By 2002, Levy was ready to shift Publicis into high gear. In March of that year, Publicis announced that it had reached an agreement to acquire Bcom3 in a deal worth more than $3 billion. The addition of Bcom3 brought two new global advertising networks into the Publicis fold, Leo Burnett and D'Arcy, and also elevated Publicis into the fourth place position in the worldwide advertising industry. As part of that deal, Publicis also entered into a relationship with Japanese leader Dentsu, a major shareholder in Bcom3, which agreed to pay nearly $500 million for a 15 percent stake in Publicis instead. Publicis and Dentsu cemented their relationship the following year, creating an international sports marketing joint venture, International Sports Entertainment, or iSe. That company got off to a good start, landing the contract for the 2006 FIFA World Cup, to be held in Germany.

By 2004, Publicis's revenues neared $5 billion. Yet the company appeared in no hurry to slow down its expansion. In June 2005, Publicis reached an agreement to acquire 50.1 percent of U.K.-based Freud Communications, one of that country's leading independent consumer public relations operations. Also that year, the company expanded its presence in Spain, acquiring the Pharmaconsult Healthcare publishing company. Publicis also stepped up its interest in building a position in the vast Indian market, one of the fastest-growing in the world, behind that of China. In August of that year, the company announced a proposal to buy up Delhi-based Solutions Integrated Marketing.
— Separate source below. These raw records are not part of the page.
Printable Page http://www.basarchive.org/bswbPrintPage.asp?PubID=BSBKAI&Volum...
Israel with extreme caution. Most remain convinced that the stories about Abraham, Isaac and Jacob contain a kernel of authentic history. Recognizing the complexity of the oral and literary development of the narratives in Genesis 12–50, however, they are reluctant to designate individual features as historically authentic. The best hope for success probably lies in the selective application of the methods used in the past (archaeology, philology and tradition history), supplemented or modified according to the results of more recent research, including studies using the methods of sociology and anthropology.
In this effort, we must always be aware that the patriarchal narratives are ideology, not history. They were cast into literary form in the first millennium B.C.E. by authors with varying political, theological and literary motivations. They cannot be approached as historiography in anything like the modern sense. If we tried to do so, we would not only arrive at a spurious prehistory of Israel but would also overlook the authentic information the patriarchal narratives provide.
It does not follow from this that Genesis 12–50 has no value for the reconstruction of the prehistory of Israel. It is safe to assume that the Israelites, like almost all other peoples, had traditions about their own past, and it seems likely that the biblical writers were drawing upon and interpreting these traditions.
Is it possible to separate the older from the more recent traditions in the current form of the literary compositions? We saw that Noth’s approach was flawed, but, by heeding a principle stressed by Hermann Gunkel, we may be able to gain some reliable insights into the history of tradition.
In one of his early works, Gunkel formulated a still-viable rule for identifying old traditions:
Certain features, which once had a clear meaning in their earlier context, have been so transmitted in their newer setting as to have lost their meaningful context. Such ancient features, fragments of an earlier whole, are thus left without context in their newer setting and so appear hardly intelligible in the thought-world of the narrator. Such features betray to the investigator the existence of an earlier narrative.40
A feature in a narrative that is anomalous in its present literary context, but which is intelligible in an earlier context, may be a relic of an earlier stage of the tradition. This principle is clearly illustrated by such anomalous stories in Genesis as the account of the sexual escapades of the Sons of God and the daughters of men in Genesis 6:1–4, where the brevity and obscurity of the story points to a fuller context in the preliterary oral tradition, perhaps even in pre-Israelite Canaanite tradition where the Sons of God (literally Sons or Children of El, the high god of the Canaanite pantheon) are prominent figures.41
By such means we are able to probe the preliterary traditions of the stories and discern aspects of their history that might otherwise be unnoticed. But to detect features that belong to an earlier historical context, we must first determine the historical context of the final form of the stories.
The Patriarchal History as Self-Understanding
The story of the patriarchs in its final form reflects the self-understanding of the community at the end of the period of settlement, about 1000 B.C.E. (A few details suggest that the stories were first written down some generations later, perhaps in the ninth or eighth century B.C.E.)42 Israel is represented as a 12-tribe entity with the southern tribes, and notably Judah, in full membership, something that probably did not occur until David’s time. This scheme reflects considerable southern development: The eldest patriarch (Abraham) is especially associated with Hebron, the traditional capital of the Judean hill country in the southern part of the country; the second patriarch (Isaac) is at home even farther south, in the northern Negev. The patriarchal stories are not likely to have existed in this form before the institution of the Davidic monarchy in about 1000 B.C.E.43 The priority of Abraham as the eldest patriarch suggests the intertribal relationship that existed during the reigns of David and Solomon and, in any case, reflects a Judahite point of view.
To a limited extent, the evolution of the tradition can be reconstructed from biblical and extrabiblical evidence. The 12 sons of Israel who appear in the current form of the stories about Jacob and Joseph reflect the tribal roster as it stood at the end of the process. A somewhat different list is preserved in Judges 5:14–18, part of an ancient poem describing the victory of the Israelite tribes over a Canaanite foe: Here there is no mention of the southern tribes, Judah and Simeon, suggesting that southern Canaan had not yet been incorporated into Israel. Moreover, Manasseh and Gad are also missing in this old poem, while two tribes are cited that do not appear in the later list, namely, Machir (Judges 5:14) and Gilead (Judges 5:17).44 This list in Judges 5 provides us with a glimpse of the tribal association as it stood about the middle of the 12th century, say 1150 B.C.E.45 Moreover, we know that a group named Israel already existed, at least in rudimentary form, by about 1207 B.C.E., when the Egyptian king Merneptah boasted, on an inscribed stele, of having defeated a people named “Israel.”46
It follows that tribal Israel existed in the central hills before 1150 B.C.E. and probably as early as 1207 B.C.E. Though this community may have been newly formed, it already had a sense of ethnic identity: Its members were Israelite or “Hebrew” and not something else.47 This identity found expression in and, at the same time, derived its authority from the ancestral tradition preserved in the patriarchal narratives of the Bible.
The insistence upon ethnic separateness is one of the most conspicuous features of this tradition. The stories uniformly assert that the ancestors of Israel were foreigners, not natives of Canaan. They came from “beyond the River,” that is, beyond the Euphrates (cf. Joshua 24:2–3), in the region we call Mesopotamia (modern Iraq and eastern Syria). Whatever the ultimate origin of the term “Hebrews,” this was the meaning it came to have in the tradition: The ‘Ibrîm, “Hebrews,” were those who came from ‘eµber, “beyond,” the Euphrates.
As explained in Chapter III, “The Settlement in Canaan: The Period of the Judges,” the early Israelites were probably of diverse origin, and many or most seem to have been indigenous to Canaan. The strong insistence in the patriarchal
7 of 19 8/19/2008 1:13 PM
In less than a decade, Publicis had succeeded in joining the top ranks of the worldwide advertising industry.

Principal Subsidiaries

Bartle Bogle Hegarty Limited; Bcom3 (U.S.A.); Burrell Communications Group, LLC; Cartwright Williams Direct; D'Arcy Masius Benton & Bowles (U.S.A.); Fallon Worldwide; Freud Communications (U.K.); The Kaplan Thaler Group, Ltd.; Leo Burnett Worldwide, Inc. (U.S.A.); Mojo Partners (Australia); Publicis Welcomm (South Korea); Saatchi & Saatchi (U.K.); ZenithOptimedia; Starcom MediaVest.

Principal Competitors

McCann-Erickson Worldwide Inc.; Ogilvy and Mather Worldwide Inc.; Aegis Group PLC; WPP Group USA Inc.; Young and Rubicam Inc.; Omnicom Group Inc.; Regian and Wilson/Grey Worldwide; BBDO Worldwide Inc.; WPP Group plc; Leo Burnett Worldwide.